▶ À FAIRE
1 > Recopiez à l'identique un passage de l'article sur la pénibilité des transports : commencez aux mots « Sur l’ensemble du » et arrêtez-vous après « métro, RER, train). ».
2 > Rédigez la suite de l'article sur la pénibilité des transports, à partir de sa dernière phrase.
=== EXTRAIT DU DOCUMENT ===
Selon une étude publiée ce matin par le cabinet Technologia, près d’un tiers des actifs (28%) estiment que les transports sont une cause de pénibilité, un taux qui grimpe à 46% en Ile-de France.

Sur l’ensemble du territoire, 23% des actifs indiquent que les transports sont “plutôt” un facteur d’usure, de fatigue et d’altération de leur santé et 5% “tout à fait”.

En Ile-de-France, les taux grimpent respectivement à 35% et 11%, selon cette étude du cabinet de prévention des risques professionnels Technologia. Ils atteignent même 49% et 14% pour les usagers des transports en commun (bus, métro, RER, train).
Encombrements

Les principaux facteurs de pénibilité cités par les actifs, sont la durée des transports, la chaleur, les embouteillages, la position debout ou encore l’agressivité.

La voiture est de loin le premier mode de transport des actifs dans l’Hexagone (75%), devant les transports en commun (24%), la marche à pied (19%) ou le vélo (9%), certains salariés cumulant plusieurs modes de transport.
=== DONNÉES FOURNIES ===
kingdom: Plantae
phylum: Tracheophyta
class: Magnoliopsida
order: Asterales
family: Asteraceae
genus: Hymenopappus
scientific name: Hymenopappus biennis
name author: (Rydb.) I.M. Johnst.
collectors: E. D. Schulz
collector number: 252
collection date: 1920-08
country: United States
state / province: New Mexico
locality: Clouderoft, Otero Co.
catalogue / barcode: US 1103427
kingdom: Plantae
===
▶ RÉPONSES DANS L'ORDRE
1 >
Sur l’ensemble du territoire, 23% des actifs indiquent que les transports sont “plutôt” un facteur d’usure, de fatigue et d’altération de leur santé et 5% “tout à fait”.

En Ile-de-France, les taux grimpent respectivement à 35% et 11%, selon cette étude du cabinet de prévention des risques professionnels Technologia. Ils atteignent même 49% et 14% pour les usagers des transports en commun (bus, métro, RER, train).

2 >
Une solution, le télétravail

En Ile-de-France, ce sont les transports en commun (60%), devant la voiture (50%), la marche (27%) puis le vélo (11%).

Là où l’ensemble des Français mettent en moyenne une demi-heure pour aller travailler, les Franciliens passent près de trois quarts d’heure le matin dans les transports et 1h30 par jour. Plus de la moitié des sondés (57%) indiquent que leur entreprise ne prend pas en compte la question des transports, en permettant par exemple d’adapter les horaires de travail, en développant le télétravail ou encore en limitant les horaires de réunion, note l’étude.

Le constat de cette étude est connu depuis longtemps et d’autres enquêtes l’ont déjà mis en évidence. Les solutions aussi, comme le télétravail réclamé par 75% des actifs.